To go along with the “crimes of Communism” theme today – here is an excerpt from a book I really dig: Michael Dobbs’ Down With Big Brothjer: The Fall of the Soviet Empire. It’s my favorite excerpt.
Despite a willingness to redefine the word “socialism”, so that it lost much of its meaning, Gorbachev was unwilling to abandon Communist ideology altogether. He prattled on about the irrevocable “socialist choice” that Russia had allegedly made in November 1917. Lenin remained an unassailable authority for him. Yeltsin, on the other hand, was undergoing an ideological conversation that was both painful and public. Spurred on by his conflict with the Communist Party establishment, he had reexamined his most basic political beliefs, and he had come to the conclusion that he was no longer a Communist.
A turning point in Yeltsin’s intellectual development occurred during his first visit to the United States in September 1989, more specifically his first visit to an American supermarket, in Houston, Texas. The sight of aisle after aisle of shelves neatly stacked with every conceivable type of foodstuff and household item, each in a dozen varieties, both amazed and depressed him. For Yeltsin, like many other first-time Russian visitors to America, this was infinitely more impressive than tourist attractions like the Statue of Liberty and the Lincoln Memorial. It was impressive precisely because of its ordinariness. A cornucopia of consumer goods beyond the imagination of most Soviets was within the reach of ordinary citizens without standing in line for hours. And it was all so attractively displayed. For someone brought up in the drab conditions of communism, even a member of the relatively privileged elite, a visit to a Western supermarket involved a full-scale assault on the senses.
“What we saw in that supermarket was no less amazing than America itself,” recalled Lev Sukhanov, who accompanied Yeltsin on his trip to the United States and shared his sense of shock and dismay at the gap in living standards between the two superpowers. “I think it is quite likely that the last prop of Yeltsin’s Bolshevik consciousness finally collapsed after Houston. His decision to leave theparty and join the struggle for supreme power in Russia may have ripened irrevocably at that moment of mental confusion.”
On the plane, traveling from Houston to Miami, Yeltsin seemed lost in his thoughts for a long time. He clutched his head in his hands. Eventually he broke his silence. “They had to fool the people,” he told Sukhanov. “It is now clear why they made it so difficult for the average Soviet citizen to go abroad. They were afraid that people’s eyes would open.”
The former party apparatchik understood the yearning of the narod — the long-suffering Russian people — for a normal life, its anger at being deceived and humiliated. He, too, had been humiliated. He, too, had been deceived.
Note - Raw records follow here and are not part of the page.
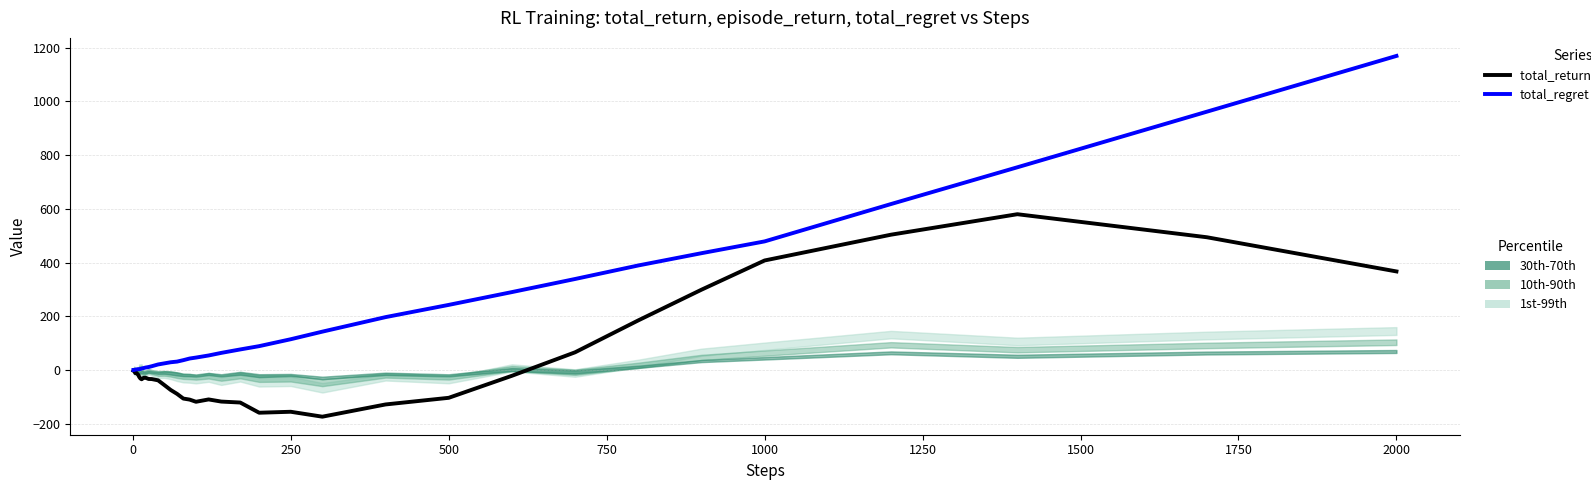

Is this an area chart (filled region under the line)?

No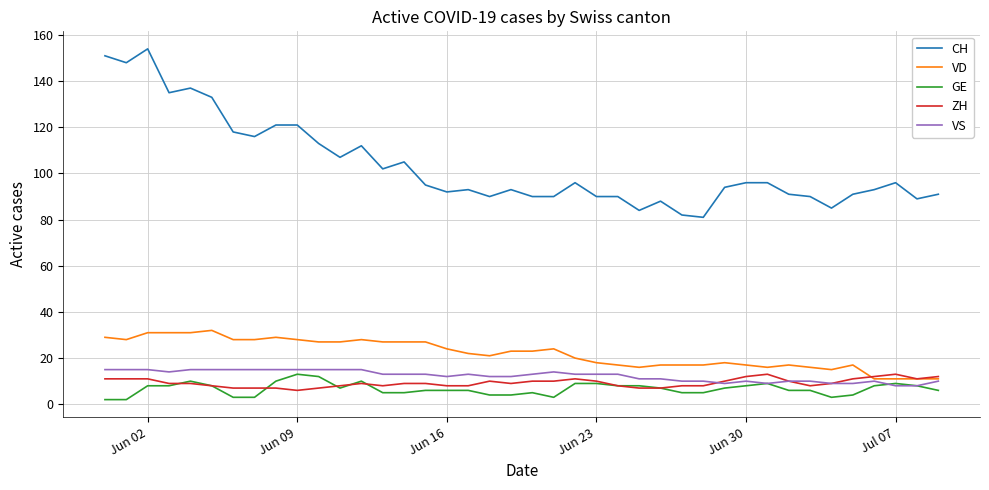

Which series has the largest total across all categories?

CH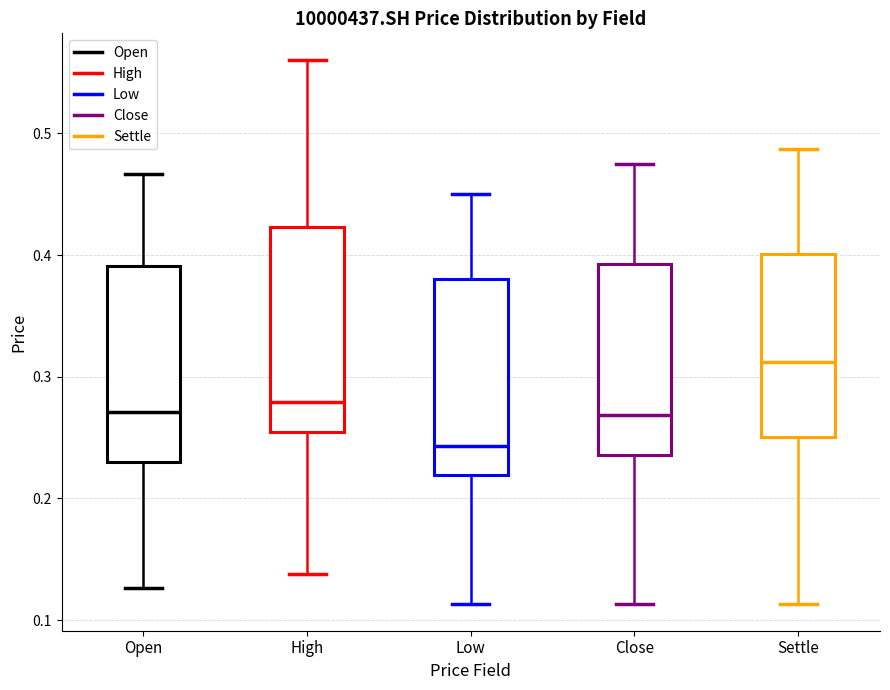

Reading left to right, transcribe this box plot: for each box, give where its median line is, the range the box spans, and where its two whiskers end, as read against the y-axis. The values are not printed on the chart, so give them approximately, as read against the axis.

Open: median 0.27, box 0.23 to 0.39, whiskers 0.13 to 0.47
High: median 0.28, box 0.25 to 0.42, whiskers 0.14 to 0.56
Low: median 0.24, box 0.22 to 0.38, whiskers 0.11 to 0.45
Close: median 0.27, box 0.24 to 0.39, whiskers 0.11 to 0.48
Settle: median 0.31, box 0.25 to 0.40, whiskers 0.11 to 0.49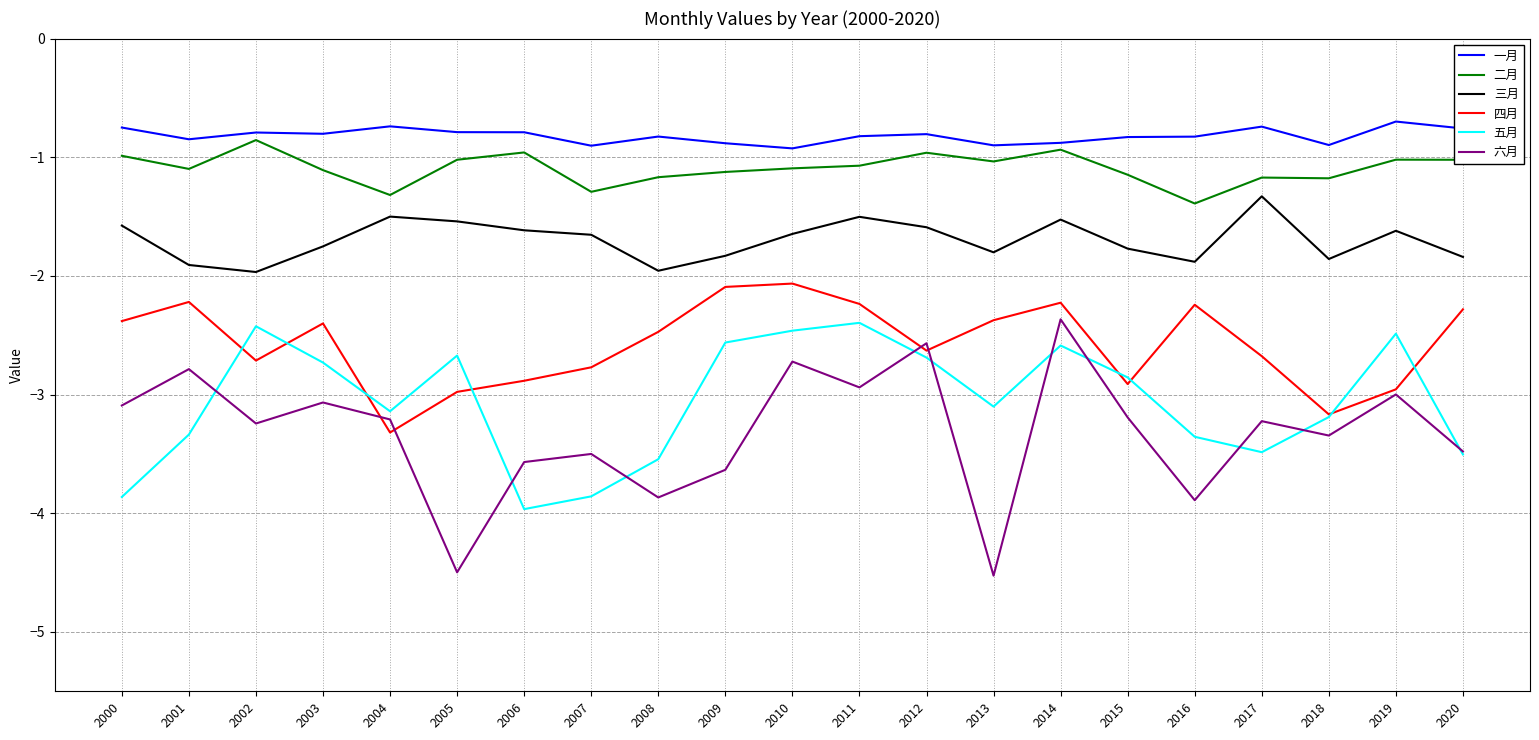

True or false: 三月 and 六月 cross at least once.

False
He would help the narod secure its revenge against the party establishment. The narod’s revenge would also be his.
Orwell’s genius was recognizing the trick, recognizing how “they” had to fool “the people” – recognizing the utter lie of Communism or Socialism – decades before anyone else did. I’m gonna go home and pull out that excerpt from 1984 where Winston reads the forbidden book which outlines the tenets of Newspeak and totalitarianism – and Orwell (duh) finds a much deeper level to all of it than I could see originally.
“They had to fool the people”. People are still being fooled.